The optimum achieves equality for some constraints (but not most), called the active_constraints of the optimum.
[In the figure above, there are two active constraints. In an SVM, active constraints correspond to the samples that touch or violate the slab.]
[Sometimes, there is more than one optimal point. For example, in the figure above, if c pointed straight up, every point on the top horizontal edge would be optimal. The set of optimal points is always convex.]
Example: EVERY feasible_point (w, alpha) gives a linear classifier:
---------------------------------------------------------------- | Find w, alpha that maximizes 0 | | subject to y_i (w . X_i + alpha) >= 1 for all i in [1, n] | ----------------------------------------------------------------
IMPORTANT: The data are linearly separable iff the feasible region is not the empty set. ^ |----- Also true for maximum margin classifier (quadratic program)
Algs for linear programming:
- Simplex (George Dantzig, 1947) [Indisputibly one of the most important algorithms of the 20th century.] [Walks along edges of polytope from vertex to vertex until it finds optimum.]
- Interior point methods
[Linear programming is very different from unconstrained optimization; it has a much more combinatorial flavor. If you knew which constraints would be the active constraints once you found the solution, it would be easy; the hard part is figuring out which constraints should be the active ones. There are exponentially many possibilities, so you can't afford to try them all.

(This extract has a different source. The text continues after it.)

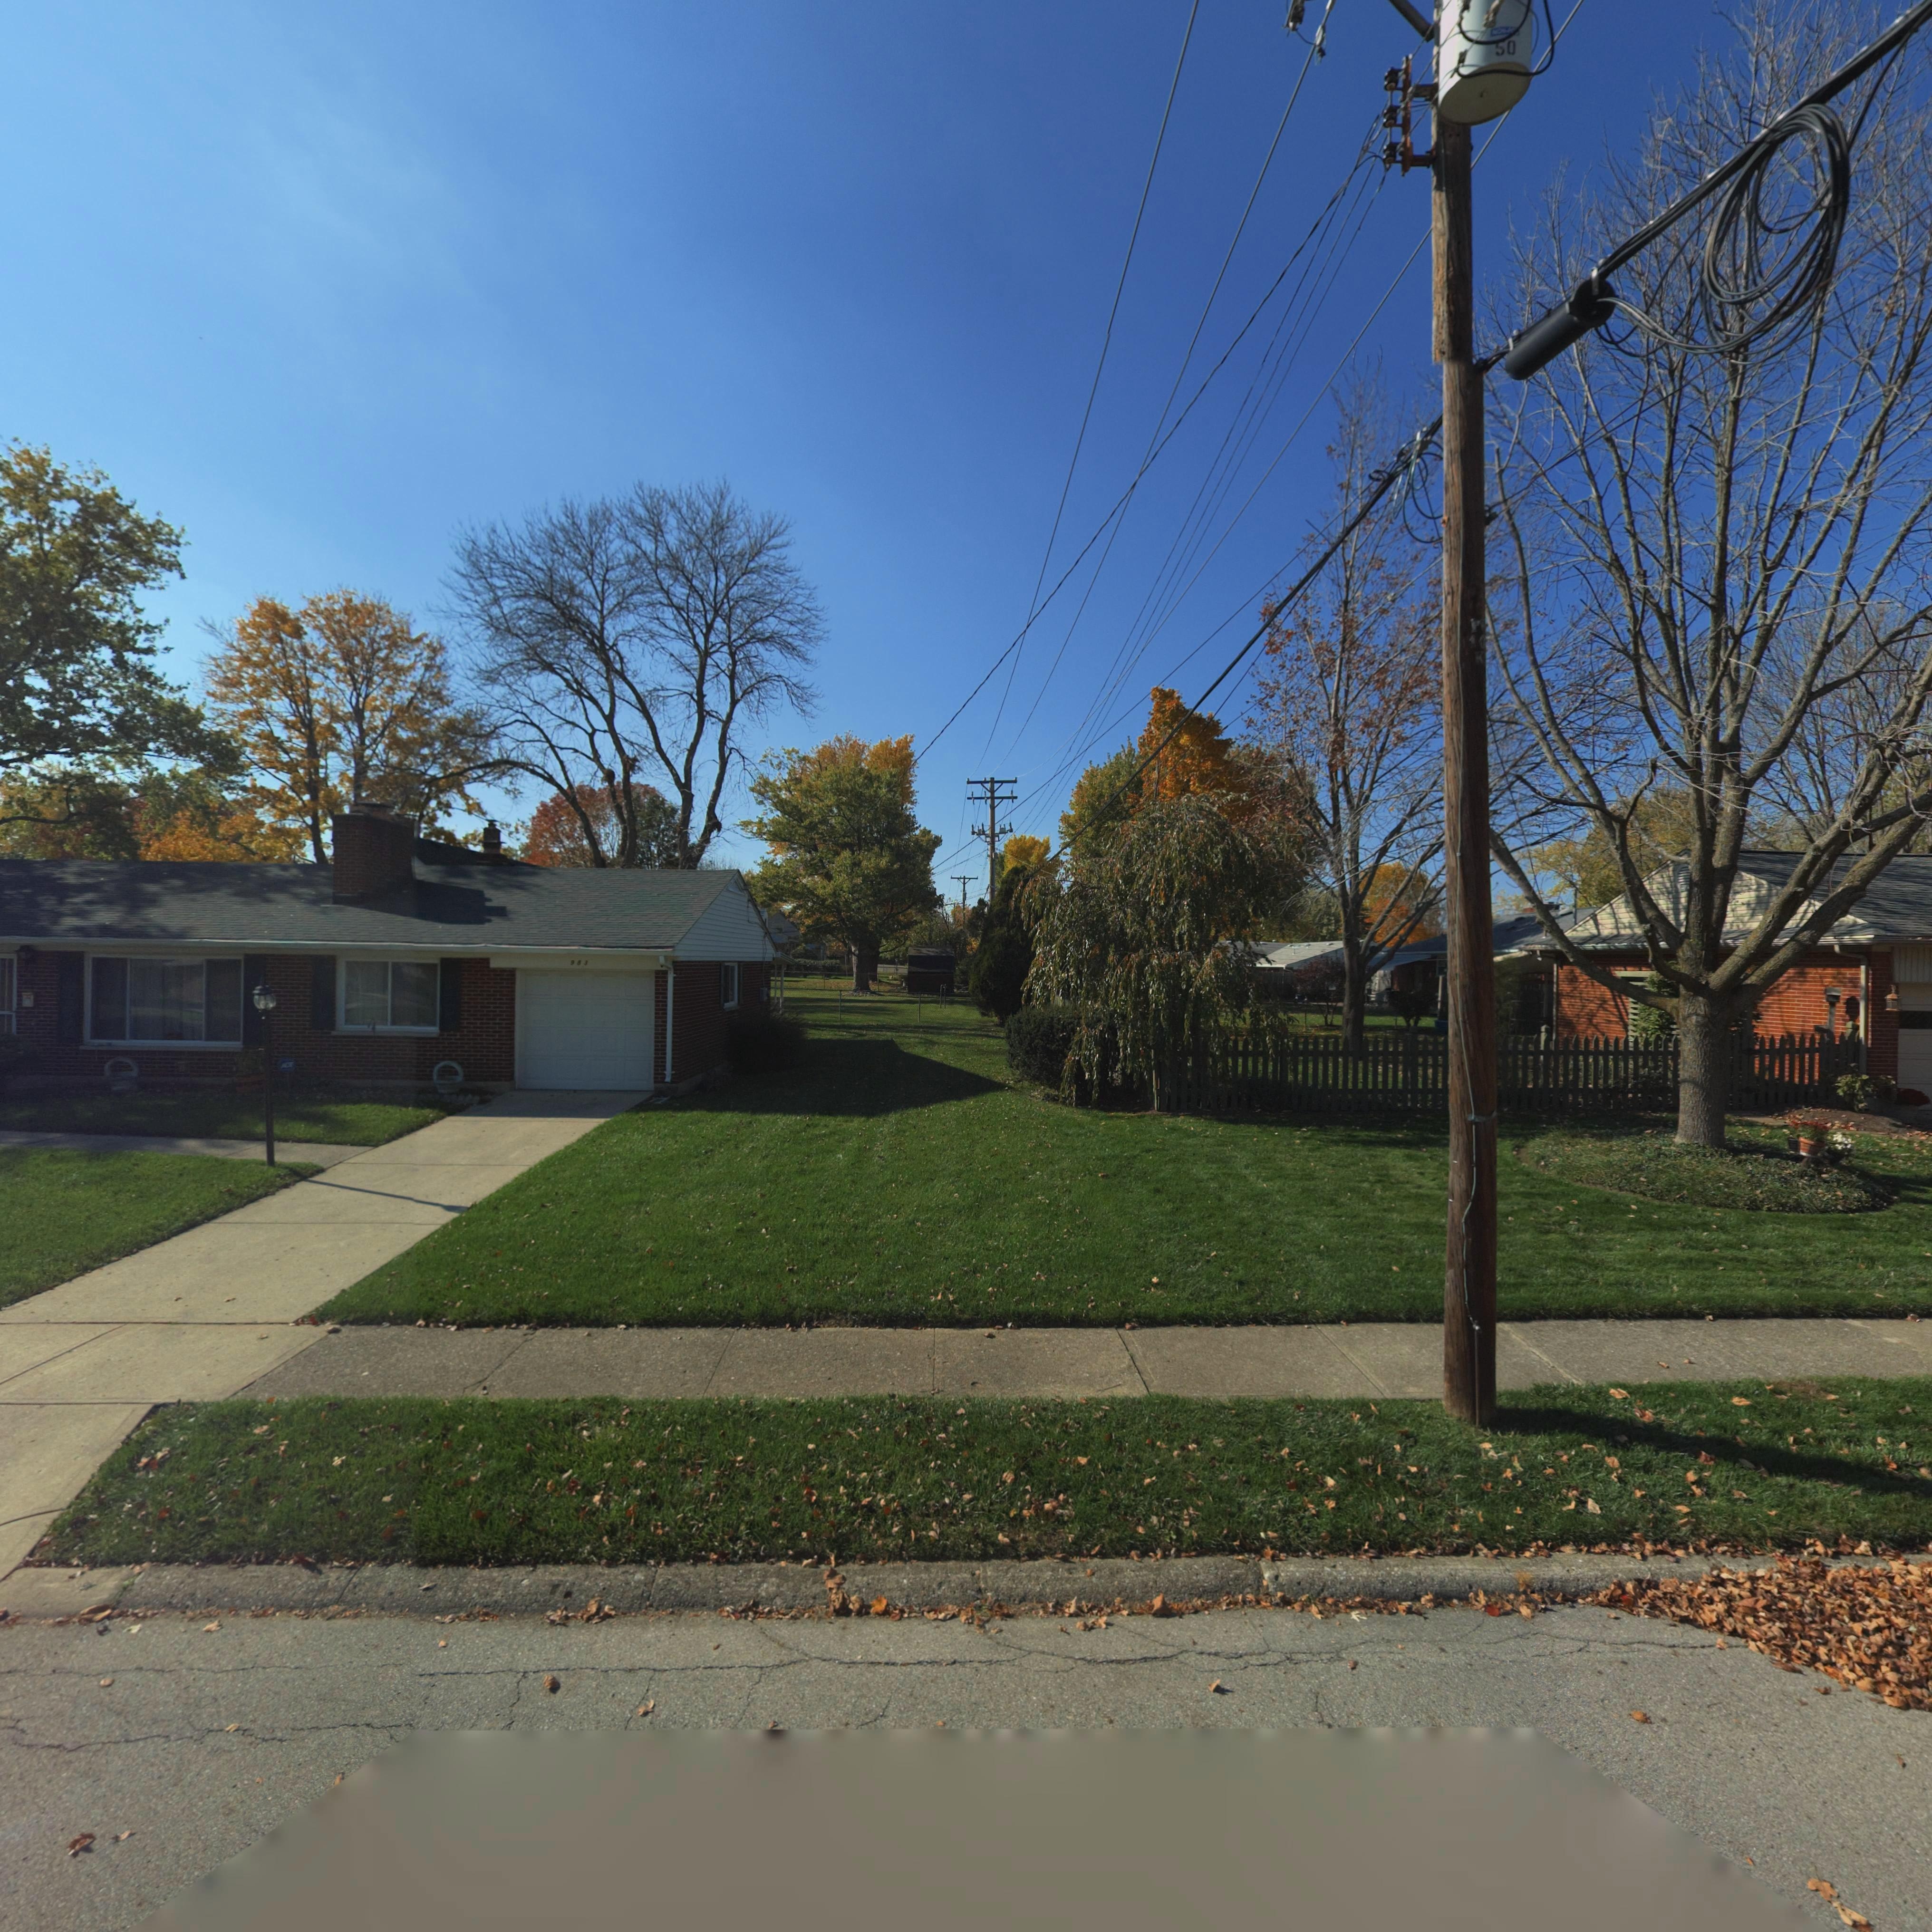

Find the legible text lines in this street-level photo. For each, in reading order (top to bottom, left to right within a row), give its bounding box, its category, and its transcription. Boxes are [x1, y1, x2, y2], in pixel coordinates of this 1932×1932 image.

So linear programming algorithms tend to have a very discrete, computer science feeling to them, like graph algorithms, whereas unconstrained optimization algorithms tend to have a continuous, numerical optimization feeling.]
[Linear programs crop up everywhere in engineering and science, but they're usually in disguise. An extremely useful talent you should develop is to recognize when a problem is a linear program.]
[A linear program solver can find a linear classifier, but it can't find the maximum margin classifier. We need something more powerful.]
Quadratic program
Quadratic, convex objective fn + linear inequality constraints.
Goal: Find w that minimizes f(w) = w^T Q w + c^T w subject to A w <= b where Q is a symmetric, positive definite matrix. A matrix is _positive_definite_ if w^T Q w > 0 for all w != 0.
Only one local minimum!
[If Q is indefinite, so f is not convex, then the minimum is not unique and quadratic programming is NP-hard.]
Example: Find maximum margin classifier.
[Show circular contour; draw polygon on top; show constrained minimum. In an SVM, we are looking for the point in this polygon that's closest to the origin. Example with one active constraint; example with two.]
Algs for quadratic programming:
- Simplex-like
- Sequential minimal optimization (SMO, used in LIBSVM)
- Coordinate descent (used in LIBLINEAR)
[One clever idea used in SMO is that they do a line search that uses the Hessian, but it's cheap to compute because they don't walk in the direction of steepest descent; instead they walk along just one or a few coordinate axes at a time.]
Convex Program (EE 127/227A/227B)
Convex objective fn + convex inequality constraints.
[What I've given you here is, roughly, a sliding scale of optimization problems of increasing complexity, difficulty, and computation time. But even convex programs are relatively easy to solve. When you're trying to address the needs of real-world applications, it's not uncommon to devise an optimization problem with crazy inequalities and an objective function that's nowhere near convex. These are sometimes very, very hard to solve.]